Reproduce todas las líneas siguientes en forma de lista numerada, sin incluir las líneas en blanco.

════════

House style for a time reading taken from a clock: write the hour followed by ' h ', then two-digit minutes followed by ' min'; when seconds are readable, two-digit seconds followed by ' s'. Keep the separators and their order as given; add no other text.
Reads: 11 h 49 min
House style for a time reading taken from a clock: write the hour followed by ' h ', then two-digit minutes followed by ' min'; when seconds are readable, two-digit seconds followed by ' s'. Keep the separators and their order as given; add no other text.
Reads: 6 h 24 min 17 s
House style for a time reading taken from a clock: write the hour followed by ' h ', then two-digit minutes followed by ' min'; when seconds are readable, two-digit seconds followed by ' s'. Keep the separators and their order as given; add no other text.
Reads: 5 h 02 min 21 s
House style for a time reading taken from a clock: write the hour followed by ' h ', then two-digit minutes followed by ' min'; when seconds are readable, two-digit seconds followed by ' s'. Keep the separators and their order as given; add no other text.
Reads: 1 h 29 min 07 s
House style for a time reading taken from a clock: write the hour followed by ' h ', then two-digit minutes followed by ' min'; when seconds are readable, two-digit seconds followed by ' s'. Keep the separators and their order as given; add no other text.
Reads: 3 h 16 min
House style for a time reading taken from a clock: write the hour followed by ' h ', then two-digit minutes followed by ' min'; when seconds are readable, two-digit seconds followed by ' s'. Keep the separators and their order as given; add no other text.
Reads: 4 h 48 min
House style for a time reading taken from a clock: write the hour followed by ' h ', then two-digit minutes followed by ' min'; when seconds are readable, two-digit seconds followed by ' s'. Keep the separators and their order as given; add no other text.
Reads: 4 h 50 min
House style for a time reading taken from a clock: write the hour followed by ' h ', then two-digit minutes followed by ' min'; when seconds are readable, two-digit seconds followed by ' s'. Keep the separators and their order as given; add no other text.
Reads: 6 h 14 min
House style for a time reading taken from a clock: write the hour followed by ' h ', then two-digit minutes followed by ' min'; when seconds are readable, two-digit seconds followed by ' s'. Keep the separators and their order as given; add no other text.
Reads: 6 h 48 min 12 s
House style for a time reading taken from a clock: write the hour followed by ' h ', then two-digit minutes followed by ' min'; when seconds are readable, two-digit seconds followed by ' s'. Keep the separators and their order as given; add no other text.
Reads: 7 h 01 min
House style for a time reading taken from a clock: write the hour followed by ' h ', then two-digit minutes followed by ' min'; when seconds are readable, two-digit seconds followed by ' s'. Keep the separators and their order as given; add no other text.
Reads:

════════

▸ **Respuesta**
1. House style for a time reading taken from a clock: write the hour followed by ' h ', then two-digit minutes followed by ' min'; when seconds are readable, two-digit seconds followed by ' s'. Keep the separators and their order as given; add no other text.
2. Reads: 11 h 49 min
3. House style for a time reading taken from a clock: write the hour followed by ' h ', then two-digit minutes followed by ' min'; when seconds are readable, two-digit seconds followed by ' s'. Keep the separators and their order as given; add no other text.
4. Reads: 6 h 24 min 17 s
5. House style for a time reading taken from a clock: write the hour followed by ' h ', then two-digit minutes followed by ' min'; when seconds are readable, two-digit seconds followed by ' s'. Keep the separators and their order as given; add no other text.
6. Reads: 5 h 02 min 21 s
7. House style for a time reading taken from a clock: write the hour followed by ' h ', then two-digit minutes followed by ' min'; when seconds are readable, two-digit seconds followed by ' s'. Keep the separators and their order as given; add no other text.
8. Reads: 1 h 29 min 07 s
9. House style for a time reading taken from a clock: write the hour followed by ' h ', then two-digit minutes followed by ' min'; when seconds are readable, two-digit seconds followed by ' s'. Keep the separators and their order as given; add no other text.
10. Reads: 3 h 16 min
11. House style for a time reading taken from a clock: write the hour followed by ' h ', then two-digit minutes followed by ' min'; when seconds are readable, two-digit seconds followed by ' s'. Keep the separators and their order as given; add no other text.
12. Reads: 4 h 48 min
13. House style for a time reading taken from a clock: write the hour followed by ' h ', then two-digit minutes followed by ' min'; when seconds are readable, two-digit seconds followed by ' s'. Keep the separators and their order as given; add no other text.
14. Reads: 4 h 50 min
15. House style for a time reading taken from a clock: write the hour followed by ' h ', then two-digit minutes followed by ' min'; when seconds are readable, two-digit seconds followed by ' s'. Keep the separators and their order as given; add no other text.
16. Reads: 6 h 14 min
17. House style for a time reading taken from a clock: write the hour followed by ' h ', then two-digit minutes followed by ' min'; when seconds are readable, two-digit seconds followed by ' s'. Keep the separators and their order as given; add no other text.
18. Reads: 6 h 48 min 12 s
19. House style for a time reading taken from a clock: write the hour followed by ' h ', then two-digit minutes followed by ' min'; when seconds are readable, two-digit seconds followed by ' s'. Keep the separators and their order as given; add no other text.
20. Reads: 7 h 01 min
21. House style for a time reading taken from a clock: write the hour followed by ' h ', then two-digit minutes followed by ' min'; when seconds are readable, two-digit seconds followed by ' s'. Keep the separators and their order as given; add no other text.
22. Reads:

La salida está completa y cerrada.